2018年度介護報酬改定に向けた審議が続く社会保障審議会介護給付費分科会で先月21日、通所介護(デイ)や通所リハビリテーション(デイケア)の論点が示された。今回は、その論点から、報酬改定に向けた国の意図などを探る。
■短時間化が推し進められるデイケア
通所系サービスの中でも、デイケアについては、短時間化への政策誘導が推し進められることがほぼ確実といえる。
その背景にあるのは、やはり診療報酬との同時改定だ。同時改定に合せて、医療保険の脳血管疾患等リハビリテーションおよび運動器リハビリテーションの約4万人が介護保険に移行される。それに伴い、病院などでのデイケアの併設が加速し、事業所数も増加することが確実視されている。
しかし診療報酬から介護報酬に移行した結果、大幅な報酬減となっては経営が立ち行かない。ソフトランディングで介護保険への移行を実現させるためにも、デイケアでは短時間提供のサービスの介護報酬を増額すると同時に、リハビリテーション専門職の複数配置による加算を設けることが予想される。そのための資金源泉は6時間以上の長時間型の報酬を削減することで確保するのではないか。

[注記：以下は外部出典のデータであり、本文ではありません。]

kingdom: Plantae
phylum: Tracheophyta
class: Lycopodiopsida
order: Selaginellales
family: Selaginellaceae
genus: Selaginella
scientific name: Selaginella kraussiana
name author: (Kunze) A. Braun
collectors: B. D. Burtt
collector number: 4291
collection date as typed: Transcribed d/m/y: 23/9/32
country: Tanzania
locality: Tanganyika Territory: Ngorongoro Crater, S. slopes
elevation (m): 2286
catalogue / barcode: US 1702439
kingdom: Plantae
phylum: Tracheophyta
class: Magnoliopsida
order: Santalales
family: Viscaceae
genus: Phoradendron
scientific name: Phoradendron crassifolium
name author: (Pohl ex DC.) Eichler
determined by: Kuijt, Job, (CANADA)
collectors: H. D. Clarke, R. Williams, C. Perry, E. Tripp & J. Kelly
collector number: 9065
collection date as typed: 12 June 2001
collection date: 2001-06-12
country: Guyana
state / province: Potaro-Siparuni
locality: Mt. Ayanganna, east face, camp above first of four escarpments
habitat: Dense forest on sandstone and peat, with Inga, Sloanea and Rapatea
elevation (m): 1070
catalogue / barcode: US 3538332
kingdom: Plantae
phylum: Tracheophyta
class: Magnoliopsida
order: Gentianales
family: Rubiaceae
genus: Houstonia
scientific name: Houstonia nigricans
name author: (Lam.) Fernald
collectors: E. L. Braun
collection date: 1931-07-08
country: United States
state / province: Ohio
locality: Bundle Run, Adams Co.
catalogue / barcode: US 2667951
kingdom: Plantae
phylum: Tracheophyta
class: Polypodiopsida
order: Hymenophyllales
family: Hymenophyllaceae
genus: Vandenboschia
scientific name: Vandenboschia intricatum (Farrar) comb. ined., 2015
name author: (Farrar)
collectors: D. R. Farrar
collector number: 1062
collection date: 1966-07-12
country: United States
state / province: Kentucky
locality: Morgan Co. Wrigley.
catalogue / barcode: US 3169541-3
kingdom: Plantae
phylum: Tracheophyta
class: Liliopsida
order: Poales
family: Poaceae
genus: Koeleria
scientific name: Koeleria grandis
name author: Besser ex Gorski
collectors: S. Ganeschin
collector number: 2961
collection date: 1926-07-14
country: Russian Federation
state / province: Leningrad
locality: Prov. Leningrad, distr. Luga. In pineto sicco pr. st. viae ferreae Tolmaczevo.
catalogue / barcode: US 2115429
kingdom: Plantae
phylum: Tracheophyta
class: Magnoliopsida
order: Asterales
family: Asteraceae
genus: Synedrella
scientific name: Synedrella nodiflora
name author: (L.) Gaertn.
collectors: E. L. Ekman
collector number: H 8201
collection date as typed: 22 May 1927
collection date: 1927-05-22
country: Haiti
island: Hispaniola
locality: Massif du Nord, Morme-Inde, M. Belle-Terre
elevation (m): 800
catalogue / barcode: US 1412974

加えて、医療保険からの移行をスムーズに行うために、計画書や記録等の様式の互換性を高める作業も行われるだろう。また、後で述べる科学的介護のデータ集積を収集分析するため、ICT化の導入促進も進められるはずだ。もちろん病院と連携して退院患者への早期のリハビリテーションの実施を実現するため、医療との連携加算なども充実させる可能性が高い。
まとめると、デイケアでは、6時間以上の長時間サービスの報酬が削減され、その分が短時間サービスと医療との連携の充実への評価に活用されるということだ。